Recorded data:
━━━━━━━━━━━━━━━━
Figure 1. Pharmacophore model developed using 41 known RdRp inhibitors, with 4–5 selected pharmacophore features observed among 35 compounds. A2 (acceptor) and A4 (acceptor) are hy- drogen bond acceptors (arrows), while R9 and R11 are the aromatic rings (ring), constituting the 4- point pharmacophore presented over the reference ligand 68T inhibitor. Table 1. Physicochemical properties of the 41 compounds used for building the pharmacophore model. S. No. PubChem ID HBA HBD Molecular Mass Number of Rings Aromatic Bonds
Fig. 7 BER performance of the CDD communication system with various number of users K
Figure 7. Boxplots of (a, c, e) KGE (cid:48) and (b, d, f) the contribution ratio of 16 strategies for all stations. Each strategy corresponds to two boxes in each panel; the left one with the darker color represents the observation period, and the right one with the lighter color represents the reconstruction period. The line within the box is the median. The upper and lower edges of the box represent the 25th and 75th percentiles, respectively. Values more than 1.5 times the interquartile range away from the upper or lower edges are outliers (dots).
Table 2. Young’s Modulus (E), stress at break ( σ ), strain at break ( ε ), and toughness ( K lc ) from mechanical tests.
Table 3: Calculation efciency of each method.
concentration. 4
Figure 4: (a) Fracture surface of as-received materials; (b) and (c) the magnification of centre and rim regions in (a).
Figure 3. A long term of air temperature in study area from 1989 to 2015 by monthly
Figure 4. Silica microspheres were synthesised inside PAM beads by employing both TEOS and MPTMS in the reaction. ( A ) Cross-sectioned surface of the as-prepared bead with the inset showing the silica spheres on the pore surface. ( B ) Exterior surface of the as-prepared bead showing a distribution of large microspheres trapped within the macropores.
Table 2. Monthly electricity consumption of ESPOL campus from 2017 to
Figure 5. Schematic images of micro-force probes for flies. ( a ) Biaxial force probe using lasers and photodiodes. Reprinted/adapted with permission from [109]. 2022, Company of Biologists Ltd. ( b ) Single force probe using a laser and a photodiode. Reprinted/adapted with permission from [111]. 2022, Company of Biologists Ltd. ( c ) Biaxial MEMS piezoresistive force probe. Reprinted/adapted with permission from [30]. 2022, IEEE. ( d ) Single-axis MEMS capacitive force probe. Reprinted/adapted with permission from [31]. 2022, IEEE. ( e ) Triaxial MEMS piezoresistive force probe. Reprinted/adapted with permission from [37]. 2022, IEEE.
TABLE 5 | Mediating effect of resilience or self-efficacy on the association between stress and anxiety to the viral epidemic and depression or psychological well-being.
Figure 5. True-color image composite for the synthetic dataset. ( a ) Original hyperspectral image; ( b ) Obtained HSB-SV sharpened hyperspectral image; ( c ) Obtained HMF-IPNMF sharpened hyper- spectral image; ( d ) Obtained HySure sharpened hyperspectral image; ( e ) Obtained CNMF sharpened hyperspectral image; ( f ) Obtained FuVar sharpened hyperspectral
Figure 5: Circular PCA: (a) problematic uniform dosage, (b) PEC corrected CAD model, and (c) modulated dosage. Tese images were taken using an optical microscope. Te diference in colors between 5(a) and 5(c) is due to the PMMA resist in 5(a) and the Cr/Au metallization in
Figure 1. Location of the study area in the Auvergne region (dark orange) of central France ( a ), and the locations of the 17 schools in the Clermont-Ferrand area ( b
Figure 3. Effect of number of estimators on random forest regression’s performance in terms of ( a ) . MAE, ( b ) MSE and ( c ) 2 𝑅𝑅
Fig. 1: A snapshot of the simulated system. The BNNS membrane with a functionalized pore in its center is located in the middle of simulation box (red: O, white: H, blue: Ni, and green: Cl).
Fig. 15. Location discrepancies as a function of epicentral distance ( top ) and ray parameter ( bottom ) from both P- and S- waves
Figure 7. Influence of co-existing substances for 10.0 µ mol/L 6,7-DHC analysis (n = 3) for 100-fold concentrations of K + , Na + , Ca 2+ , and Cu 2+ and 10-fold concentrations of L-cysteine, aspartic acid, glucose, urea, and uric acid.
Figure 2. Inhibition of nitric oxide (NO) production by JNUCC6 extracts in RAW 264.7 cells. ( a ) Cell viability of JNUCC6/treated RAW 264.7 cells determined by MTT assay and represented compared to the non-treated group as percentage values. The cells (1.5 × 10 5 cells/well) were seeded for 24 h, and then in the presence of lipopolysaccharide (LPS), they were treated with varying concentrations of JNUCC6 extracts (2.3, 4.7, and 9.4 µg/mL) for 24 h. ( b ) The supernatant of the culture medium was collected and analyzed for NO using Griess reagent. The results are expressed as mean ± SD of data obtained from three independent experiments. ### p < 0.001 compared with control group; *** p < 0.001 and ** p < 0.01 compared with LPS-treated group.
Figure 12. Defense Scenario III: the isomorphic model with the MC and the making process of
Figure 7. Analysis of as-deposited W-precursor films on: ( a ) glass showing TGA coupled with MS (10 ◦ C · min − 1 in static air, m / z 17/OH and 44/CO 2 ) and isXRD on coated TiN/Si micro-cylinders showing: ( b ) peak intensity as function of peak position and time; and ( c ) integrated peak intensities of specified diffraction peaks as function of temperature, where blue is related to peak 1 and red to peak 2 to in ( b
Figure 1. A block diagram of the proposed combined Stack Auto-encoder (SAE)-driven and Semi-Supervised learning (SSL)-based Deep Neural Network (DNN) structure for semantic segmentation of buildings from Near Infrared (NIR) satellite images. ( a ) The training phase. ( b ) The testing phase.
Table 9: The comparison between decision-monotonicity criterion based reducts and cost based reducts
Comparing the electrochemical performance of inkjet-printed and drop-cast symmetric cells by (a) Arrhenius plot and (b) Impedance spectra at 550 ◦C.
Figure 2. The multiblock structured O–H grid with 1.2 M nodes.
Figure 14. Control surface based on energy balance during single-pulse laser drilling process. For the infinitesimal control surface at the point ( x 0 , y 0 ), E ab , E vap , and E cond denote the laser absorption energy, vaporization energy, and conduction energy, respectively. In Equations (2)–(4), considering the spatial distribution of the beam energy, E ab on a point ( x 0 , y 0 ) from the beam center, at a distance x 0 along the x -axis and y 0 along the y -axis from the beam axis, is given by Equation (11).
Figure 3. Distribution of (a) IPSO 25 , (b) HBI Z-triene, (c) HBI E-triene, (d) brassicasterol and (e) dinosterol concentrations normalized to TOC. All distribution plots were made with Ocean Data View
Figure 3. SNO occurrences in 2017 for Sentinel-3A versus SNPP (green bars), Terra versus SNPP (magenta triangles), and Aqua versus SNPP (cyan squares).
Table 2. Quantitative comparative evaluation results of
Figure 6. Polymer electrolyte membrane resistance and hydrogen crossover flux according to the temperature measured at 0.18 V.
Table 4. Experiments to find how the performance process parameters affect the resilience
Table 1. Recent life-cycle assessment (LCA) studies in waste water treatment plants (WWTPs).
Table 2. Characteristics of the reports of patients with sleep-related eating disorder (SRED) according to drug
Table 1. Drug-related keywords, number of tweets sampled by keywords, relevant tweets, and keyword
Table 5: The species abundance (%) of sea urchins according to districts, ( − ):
━━━━━━━━━━━━━━━━
Quote the records above from their first line through the line containing "Table 2. Monthly", both ends included.

Figure 1. Pharmacophore model developed using 41 known RdRp inhibitors, with 4–5 selected pharmacophore features observed among 35 compounds. A2 (acceptor) and A4 (acceptor) are hy- drogen bond acceptors (arrows), while R9 and R11 are the aromatic rings (ring), constituting the 4- point pharmacophore presented over the reference ligand 68T inhibitor. Table 1. Physicochemical properties of the 41 compounds used for building the pharmacophore model. S. No. PubChem ID HBA HBD Molecular Mass Number of Rings Aromatic Bonds
Fig. 7 BER performance of the CDD communication system with various number of users K
Figure 7. Boxplots of (a, c, e) KGE (cid:48) and (b, d, f) the contribution ratio of 16 strategies for all stations. Each strategy corresponds to two boxes in each panel; the left one with the darker color represents the observation period, and the right one with the lighter color represents the reconstruction period. The line within the box is the median. The upper and lower edges of the box represent the 25th and 75th percentiles, respectively. Values more than 1.5 times the interquartile range away from the upper or lower edges are outliers (dots).
Table 2. Young’s Modulus (E), stress at break ( σ ), strain at break ( ε ), and toughness ( K lc ) from mechanical tests.
Table 3: Calculation efciency of each method.
concentration. 4
Figure 4: (a) Fracture surface of as-received materials; (b) and (c) the magnification of centre and rim regions in (a).
Figure 3. A long term of air temperature in study area from 1989 to 2015 by monthly
Figure 4. Silica microspheres were synthesised inside PAM beads by employing both TEOS and MPTMS in the reaction. ( A ) Cross-sectioned surface of the as-prepared bead with the inset showing the silica spheres on the pore surface. ( B ) Exterior surface of the as-prepared bead showing a distribution of large microspheres trapped within the macropores.
Table 2. Monthly electricity consumption of ESPOL campus from 2017 to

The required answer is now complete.